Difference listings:
══════════════════════════════

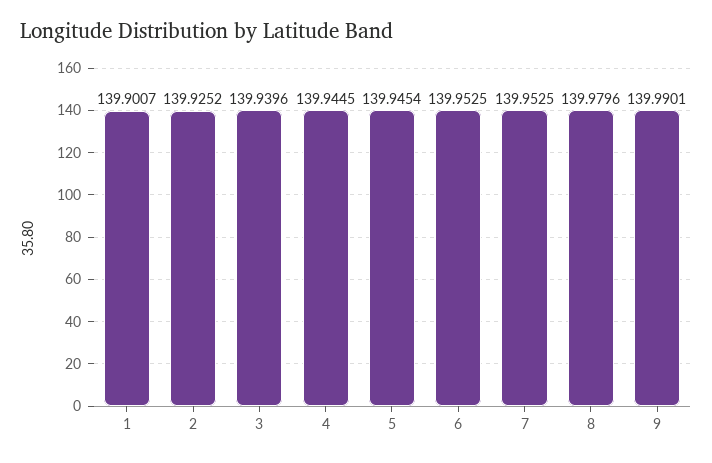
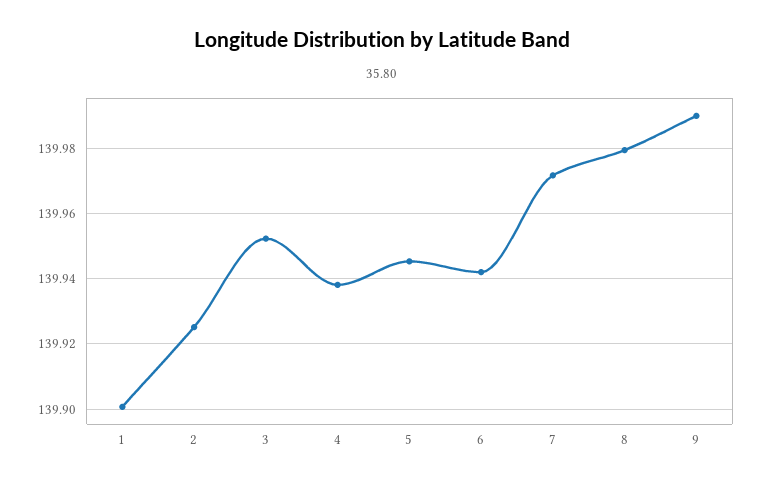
  {
    "1": 139.9007,
    "2": 139.9252,
-   "3": 139.9396,
+   "3": 139.952,
-   "4": 139.9445,
+   "4": 139.938,
    "5": 139.9454,
-   "6": 139.9525,
+   "6": 139.942,
-   "7": 139.9525,
+   "7": 139.972,
    "8": 139.9796,
    "9": 139.9901
  }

══════════════════════════════

▸ **TO-DO ITEM**: All of the entries above are to be transcribed word for word, with no pictures included.

▸ **FINAL ANSWER**:
  {
    "1": 139.9007,
    "2": 139.9252,
-   "3": 139.9396,
+   "3": 139.952,
-   "4": 139.9445,
+   "4": 139.938,
    "5": 139.9454,
-   "6": 139.9525,
+   "6": 139.942,
-   "7": 139.9525,
+   "7": 139.972,
    "8": 139.9796,
    "9": 139.9901
  }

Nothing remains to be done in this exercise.